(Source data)
'''
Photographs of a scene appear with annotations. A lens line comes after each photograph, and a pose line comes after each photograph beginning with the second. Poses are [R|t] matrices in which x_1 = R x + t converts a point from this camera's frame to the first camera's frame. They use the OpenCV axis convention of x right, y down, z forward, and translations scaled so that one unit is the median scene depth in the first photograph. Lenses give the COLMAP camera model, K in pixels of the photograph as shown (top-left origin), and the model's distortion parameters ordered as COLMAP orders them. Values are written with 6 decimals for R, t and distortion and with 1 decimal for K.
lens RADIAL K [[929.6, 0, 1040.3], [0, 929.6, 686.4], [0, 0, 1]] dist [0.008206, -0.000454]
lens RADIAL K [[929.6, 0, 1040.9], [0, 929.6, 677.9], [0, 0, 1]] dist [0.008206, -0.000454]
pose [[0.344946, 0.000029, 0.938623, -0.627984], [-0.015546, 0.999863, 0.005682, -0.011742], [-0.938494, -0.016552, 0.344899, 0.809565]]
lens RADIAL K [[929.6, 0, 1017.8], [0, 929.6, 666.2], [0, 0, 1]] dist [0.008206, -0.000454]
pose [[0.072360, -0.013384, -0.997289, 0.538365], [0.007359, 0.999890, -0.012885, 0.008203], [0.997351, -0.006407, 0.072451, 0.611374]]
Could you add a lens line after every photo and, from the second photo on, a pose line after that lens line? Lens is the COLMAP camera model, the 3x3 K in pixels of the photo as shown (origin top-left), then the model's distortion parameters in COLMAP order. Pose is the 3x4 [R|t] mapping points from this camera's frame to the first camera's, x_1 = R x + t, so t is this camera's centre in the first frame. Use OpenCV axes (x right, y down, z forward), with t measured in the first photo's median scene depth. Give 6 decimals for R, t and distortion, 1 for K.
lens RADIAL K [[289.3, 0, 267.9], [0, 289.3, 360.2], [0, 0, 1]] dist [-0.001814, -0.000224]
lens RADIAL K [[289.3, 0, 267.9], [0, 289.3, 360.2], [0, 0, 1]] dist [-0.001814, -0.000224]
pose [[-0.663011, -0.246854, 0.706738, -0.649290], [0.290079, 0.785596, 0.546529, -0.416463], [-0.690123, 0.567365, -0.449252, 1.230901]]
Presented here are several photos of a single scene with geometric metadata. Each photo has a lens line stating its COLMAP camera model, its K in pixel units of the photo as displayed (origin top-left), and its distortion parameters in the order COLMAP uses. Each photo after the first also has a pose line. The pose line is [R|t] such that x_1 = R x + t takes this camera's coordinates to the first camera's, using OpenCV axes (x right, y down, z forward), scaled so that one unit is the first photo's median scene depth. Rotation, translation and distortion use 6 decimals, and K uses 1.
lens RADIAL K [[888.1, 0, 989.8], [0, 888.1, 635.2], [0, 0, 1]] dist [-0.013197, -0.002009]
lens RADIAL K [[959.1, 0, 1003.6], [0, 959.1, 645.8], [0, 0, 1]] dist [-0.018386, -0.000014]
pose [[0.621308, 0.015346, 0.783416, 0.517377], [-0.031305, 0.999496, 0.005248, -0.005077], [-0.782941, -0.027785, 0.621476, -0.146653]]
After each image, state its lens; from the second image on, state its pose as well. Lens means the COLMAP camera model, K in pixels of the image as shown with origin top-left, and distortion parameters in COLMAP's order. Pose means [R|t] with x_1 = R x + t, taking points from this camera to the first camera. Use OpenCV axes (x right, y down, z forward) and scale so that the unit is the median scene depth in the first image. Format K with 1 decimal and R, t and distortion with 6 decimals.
'''
**Exercise aim**
Repeat all of the entries above exactly.

**Answer space**
Photographs of a scene appear with annotations. A lens line comes after each photograph, and a pose line comes after each photograph beginning with the second. Poses are [R|t] matrices in which x_1 = R x + t converts a point from this camera's frame to the first camera's frame. They use the OpenCV axis convention of x right, y down, z forward, and translations scaled so that one unit is the median scene depth in the first photograph. Lenses give the COLMAP camera model, K in pixels of the photograph as shown (top-left origin), and the model's distortion parameters ordered as COLMAP orders them. Values are written with 6 decimals for R, t and distortion and with 1 decimal for K.
lens RADIAL K [[929.6, 0, 1040.3], [0, 929.6, 686.4], [0, 0, 1]] dist [0.008206, -0.000454]
lens RADIAL K [[929.6, 0, 1040.9], [0, 929.6, 677.9], [0, 0, 1]] dist [0.008206, -0.000454]
pose [[0.344946, 0.000029, 0.938623, -0.627984], [-0.015546, 0.999863, 0.005682, -0.011742], [-0.938494, -0.016552, 0.344899, 0.809565]]
lens RADIAL K [[929.6, 0, 1017.8], [0, 929.6, 666.2], [0, 0, 1]] dist [0.008206, -0.000454]
pose [[0.072360, -0.013384, -0.997289, 0.538365], [0.007359, 0.999890, -0.012885, 0.008203], [0.997351, -0.006407, 0.072451, 0.611374]]
Could you add a lens line after every photo and, from the second photo on, a pose line after that lens line? Lens is the COLMAP camera model, the 3x3 K in pixels of the photo as shown (origin top-left), then the model's distortion parameters in COLMAP order. Pose is the 3x4 [R|t] mapping points from this camera's frame to the first camera's, x_1 = R x + t, so t is this camera's centre in the first frame. Use OpenCV axes (x right, y down, z forward), with t measured in the first photo's median scene depth. Give 6 decimals for R, t and distortion, 1 for K.
lens RADIAL K [[289.3, 0, 267.9], [0, 289.3, 360.2], [0, 0, 1]] dist [-0.001814, -0.000224]
lens RADIAL K [[289.3, 0, 267.9], [0, 289.3, 360.2], [0, 0, 1]] dist [-0.001814, -0.000224]
pose [[-0.663011, -0.246854, 0.706738, -0.649290], [0.290079, 0.785596, 0.546529, -0.416463], [-0.690123, 0.567365, -0.449252, 1.230901]]
Presented here are several photos of a single scene with geometric metadata. Each photo has a lens line stating its COLMAP camera model, its K in pixel units of the photo as displayed (origin top-left), and its distortion parameters in the order COLMAP uses. Each photo after the first also has a pose line. The pose line is [R|t] such that x_1 = R x + t takes this camera's coordinates to the first camera's, using OpenCV axes (x right, y down, z forward), scaled so that one unit is the first photo's median scene depth. Rotation, translation and distortion use 6 decimals, and K uses 1.
lens RADIAL K [[888.1, 0, 989.8], [0, 888.1, 635.2], [0, 0, 1]] dist [-0.013197, -0.002009]
lens RADIAL K [[959.1, 0, 1003.6], [0, 959.1, 645.8], [0, 0, 1]] dist [-0.018386, -0.000014]
pose [[0.621308, 0.015346, 0.783416, 0.517377], [-0.031305, 0.999496, 0.005248, -0.005077], [-0.782941, -0.027785, 0.621476, -0.146653]]
After each image, state its lens; from the second image on, state its pose as well. Lens means the COLMAP camera model, K in pixels of the image as shown with origin top-left, and distortion parameters in COLMAP's order. Pose means [R|t] with x_1 = R x + t, taking points from this camera to the first camera. Use OpenCV axes (x right, y down, z forward) and scale so that the unit is the median scene depth in the first image. Format K with 1 decimal and R, t and distortion with 6 decimals.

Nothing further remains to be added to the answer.